THE TASK:
In the records below, find each line that holds "size" and return it.

RECORDS FOR THIS TASK:

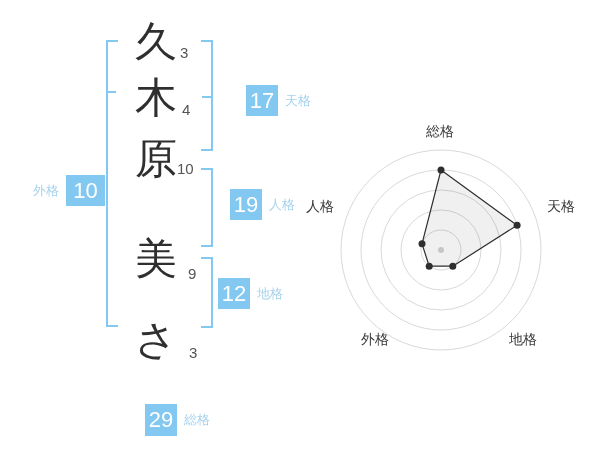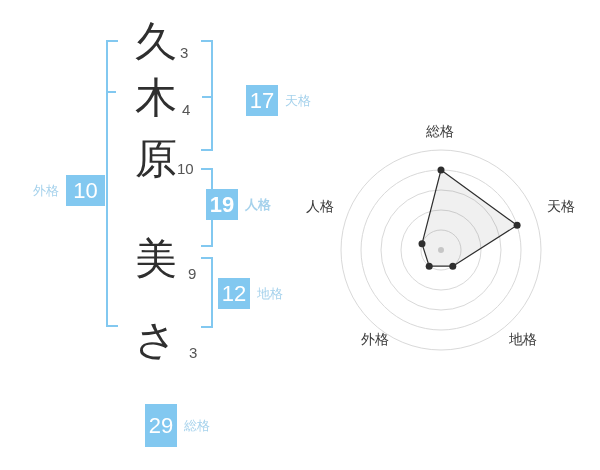--- a/index.html
+++ b/index.html
@@ -35,7 +35,7 @@
   }
   .kaku-label{font-size:13px;color:var(--label-blue,#a6d2ec);white-space:nowrap;}
   .g-tenkaku{left:218px;top:85px;padding-left:28px;}
-  .g-jinkaku{left:206px;top:189px;font-weight:bold;}
+  .g-jinkaku{left:230px;top:189px;}
   .g-chikaku{left:218px;top:278px;text-align:right;}
   .g-gaikaku{left:33px;top:175px;}
   .g-gaikaku .kaku-box{width:39px;}

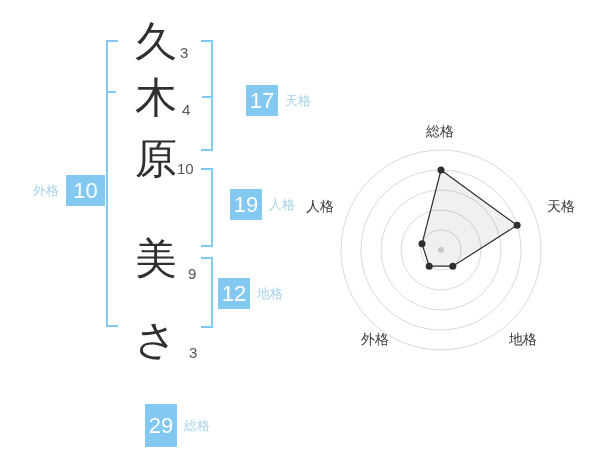--- a/index.html
+++ b/index.html
@@ -40,7 +40,7 @@
   .g-gaikaku{left:33px;top:175px;}
   .g-gaikaku .kaku-box{width:39px;}
   .g-soukaku{left:145px;top:404px;}
-  .g-soukaku .kaku-box{height:43px;}
+  .g-soukaku .kaku-box{height:32px;}
 
   
   svg.radar{position:absolute;left:313px;top:100px;width:256px;height:290px;overflow:visible;}

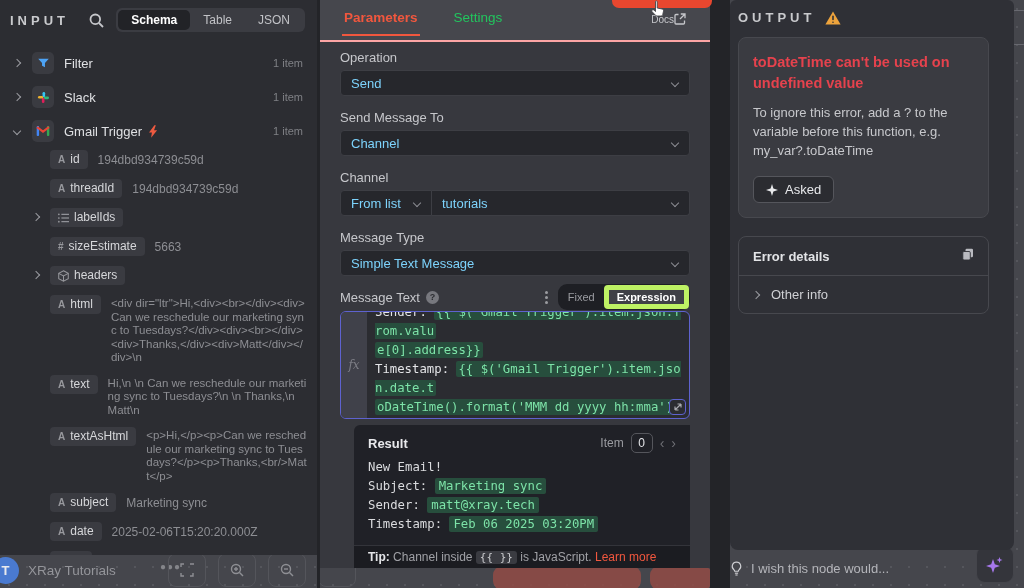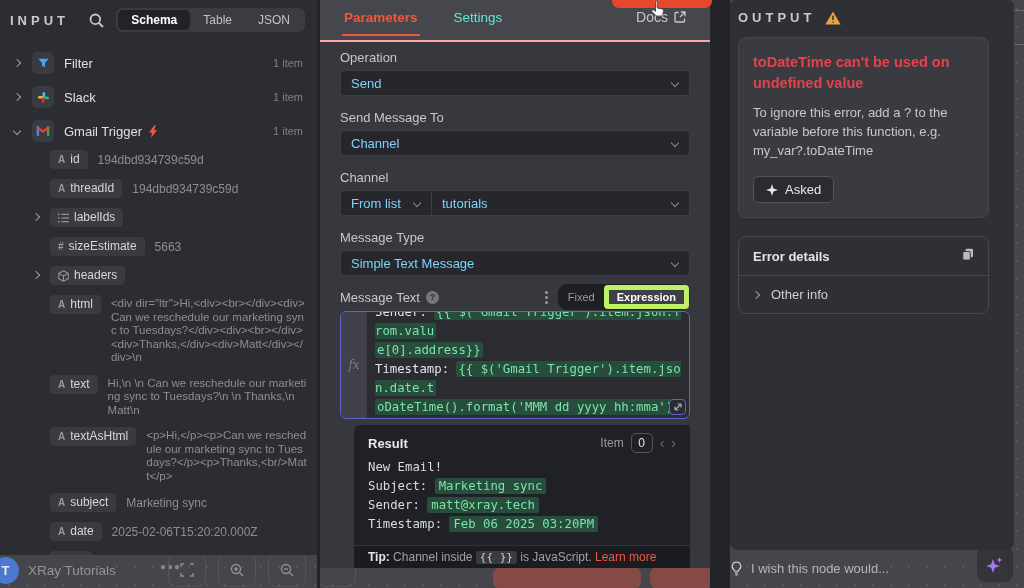--- a/index.html
+++ b/index.html
@@ -75,7 +75,7 @@
     display:flex; align-items:flex-end; padding:4px 24px; }
   .test-btn { position:absolute; left:292px; top:-19px; width:100px; height:27px;
     background:#e8472f; border-radius:7px; }
-  .tab { font-size:13.5px; padding-bottom:11px; margin-right:36px; position:relative; color:#5eead4; }
+  .tab { font-size:13.5px; padding-bottom:11px; margin-right:36px; position:relative; color:#22c55e; }
   .tab.active { color:#f1573e; font-weight:bold; }
   .tab.active::after { content:""; position:absolute; left:-2px; right:-2px; bottom:0; height:2px; background:#f1573e; }
   .docs { margin-left:auto; display:flex; align-items:center; gap:6px; padding-bottom:11px;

ANSWER SECTION:
   .kaku-label{font-size:13px;color:var(--label-blue,#a6d2ec);white-space:nowrap;}
-  .tab { font-size:13.5px; padding-bottom:11px; margin-right:36px; position:relative; color:#5eead4; }
+  .tab { font-size:13.5px; padding-bottom:11px; margin-right:36px; position:relative; color:#22c55e; }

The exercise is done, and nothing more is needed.